The Axe
It was a melancholic start to the year. It rained incessantly outside and the mood was grey. Then came the axe in the form of layoffs at “BigTech” firms with Google doing it’s first major layoff ever . I was emotionally at-sea for 2 weeks as I reeled from the new of the Microsoft layoffs. As a 31 year old with sufficient financial savings and no kids or debts/loans hovering over me, I would be fine . But I’m also an immigrant who existence depends on having a job here and who had spent a lot of effort/time moving things around to get here. It would be annoying to put it mildly . I’m just happy that I coped by watching TV and reading books; and didn’t take up my usual route of getting drunk/stoned/spaced out.
It is a tough time and I directly know multiple people who have been affected. One silver lining was the report that most tech workers are landing a job within 3 months . So this is more of a displacement that a destruction of tech jobs. They’re moving away from more speculative areas to places of clearer ROI/need.

*What you will do*
(a) From the post about tech layoffs, transcribe the passage starting at "It is a tough" and ending at "of clearer ROI/need.".
(b) Condense the paragraph of the layoffs post that opens with "It is a tough time" into a short bulleted list that retains its main facts.

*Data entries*
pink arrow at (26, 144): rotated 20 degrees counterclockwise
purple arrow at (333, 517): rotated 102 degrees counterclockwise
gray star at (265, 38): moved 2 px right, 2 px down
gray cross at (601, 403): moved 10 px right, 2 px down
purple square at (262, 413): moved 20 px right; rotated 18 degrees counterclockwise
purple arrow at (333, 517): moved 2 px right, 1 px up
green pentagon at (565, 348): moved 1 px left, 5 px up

*Results of the tasks*
(a)
It is a tough time and I directly know multiple people who have been affected. One silver lining was the report that most tech workers are landing a job within 3 months . So this is more of a displacement that a destruction of tech jobs. They’re moving away from more speculative areas to places of clearer ROI/need.

(b)
- The writer directly knows several people affected by the layoffs.
- A report found that most tech workers land a new job within three months.
- Tech jobs are therefore being displaced rather than destroyed.
- The jobs are moving from more speculative areas to those with clearer ROI or need.